I wove in a few more strips since then and decided that I did not like the results. It was boring me to tears. Unlike the warp-face rugs that I had woven before, the weft strips were going to be the main focus of these rugs; and I was going to need a fabric more exciting than a solid quilting cotton whose color is called “tea stain.” (Honest, that is the name.)
So I went back out fabric shopping and came back with these.
I got five yards of the salmon colored one (which is brighter than photographed here) and three yards of the paisley. Rather than get back out the rag cutter, I just cut the strips using a rotary cutter and quilting ruler. The main thing I had to worry about there is folding the fabric correctly so that all of the layers were on grain and that there were no wrinkles in the fabric. That process went fairly quickly.
There is one hitch in using these prints as the weft for weaving, and that is that there is a right side to the fabric and a wrong side, and the difference is fairly pronounced with the ones that I picked. I needed to do something to the strips of fabric so that the printed side of the fabric would show up most of the time. To take care of this, I ironed each strip in half.
As you may have guessed, this is a tedious task. But by taking this extra step, I can count on the right side of the fabric being what shows up most of the time in the final weaving.
And the weaving is underway with the new fabrics. I am liking the results much better, so much so that I have finished weaving the first of the rugs. Unfortunately, for how I am doing the striping in the weft of the rugs, I don’t have enough of the salmon colored fabric to complete a second rug. Hopefully, I can get another five yards of it, otherwise I am going to have rugs that coordinate, rather than match.
Copyright 2011 by G. P. Donohue for textillian.com
Love the fabric choices! What’s the warp?

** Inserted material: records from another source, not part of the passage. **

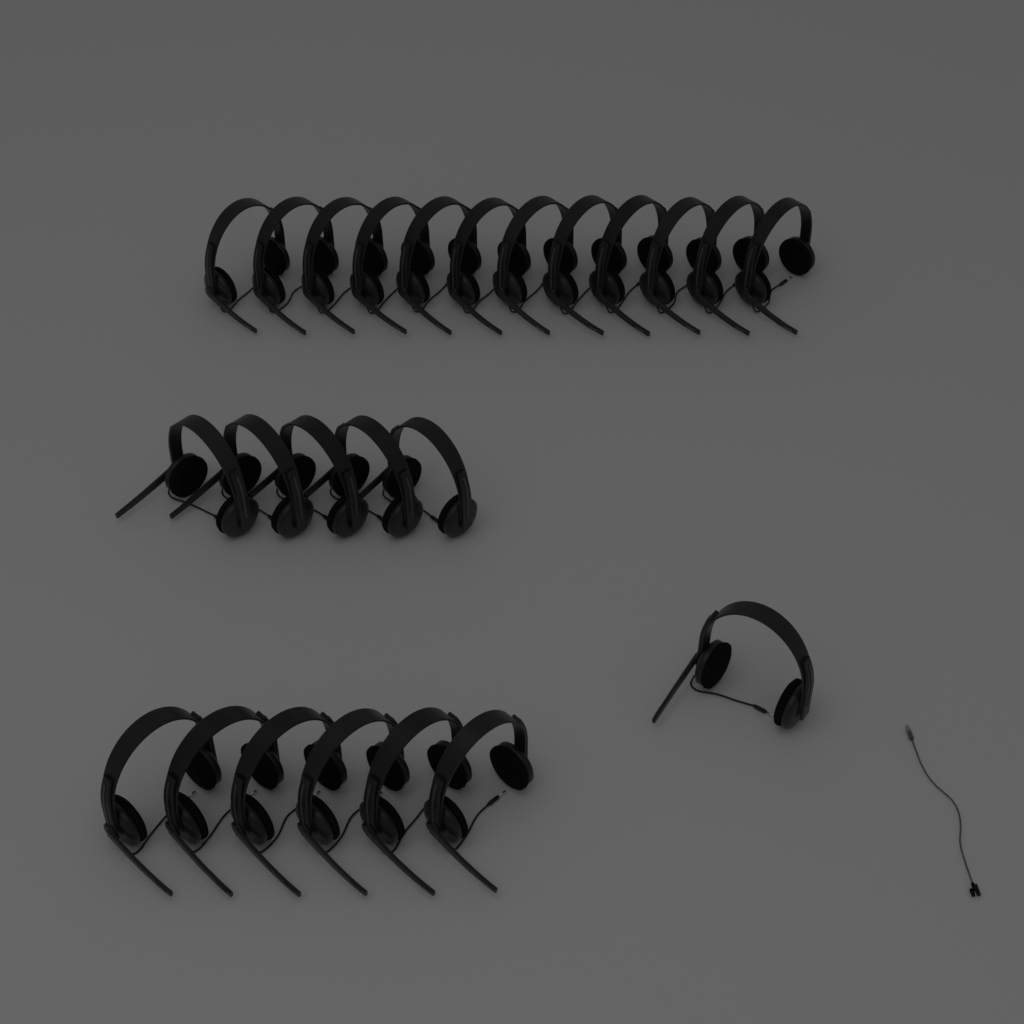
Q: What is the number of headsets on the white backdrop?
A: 24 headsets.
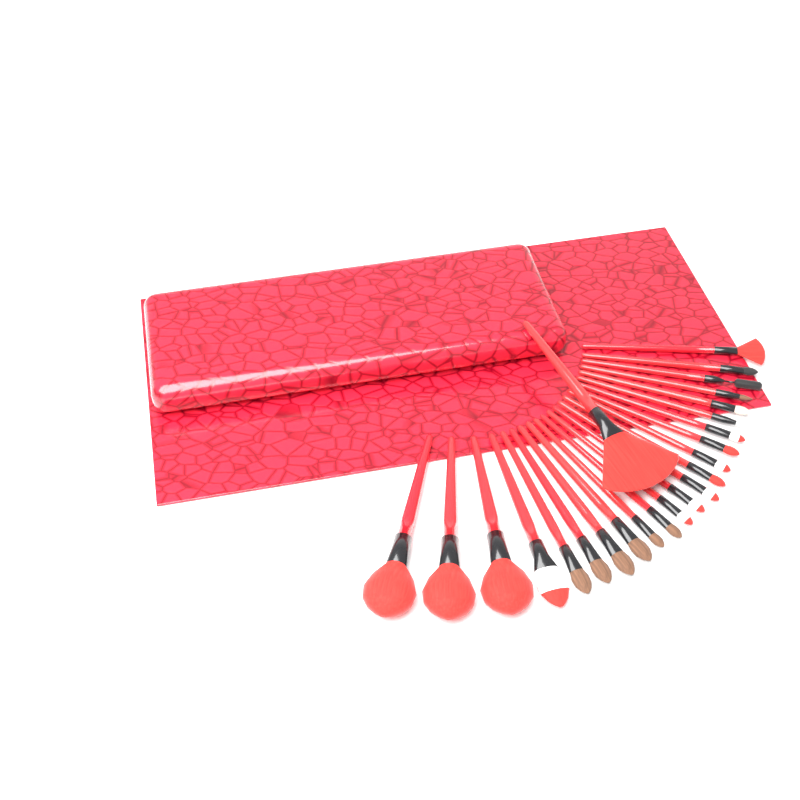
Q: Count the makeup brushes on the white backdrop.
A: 24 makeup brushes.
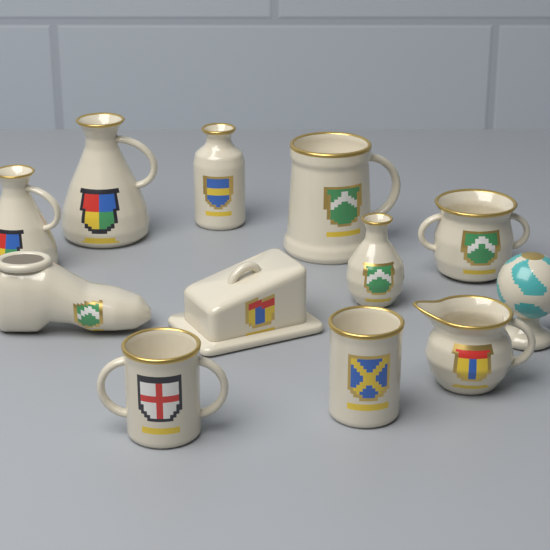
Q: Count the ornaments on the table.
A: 12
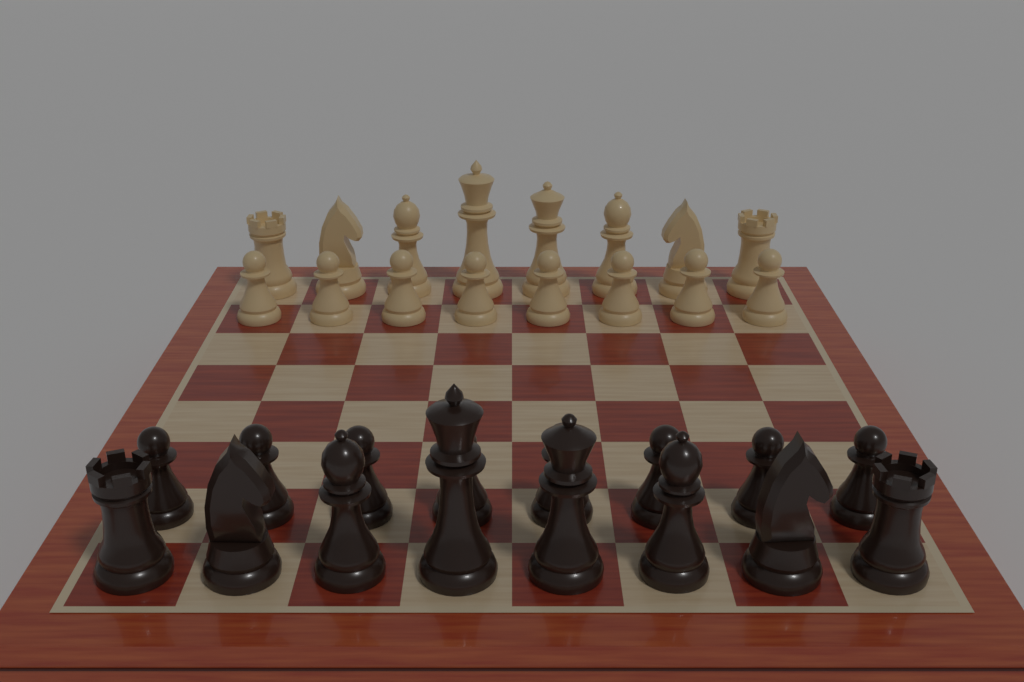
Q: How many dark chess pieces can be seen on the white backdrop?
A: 16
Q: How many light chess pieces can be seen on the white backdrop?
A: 16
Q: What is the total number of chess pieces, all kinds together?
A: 32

OMG, that is sooo much work!!! The results are worth it, I admire your weaving and irony endurance. The result is very pretty!
Wow, you are dedicated, or determined, or something like that! For future reference, they make a thing called a bias tape maker. It looks sort of like a funnel. You feed the fabric through it then iron as you pull it out the other end. (I guess you really slide the bias tape maker along the fabric and iron as you go. At any rate, it does the folding.) Might be less tedious than ironing “freehand.”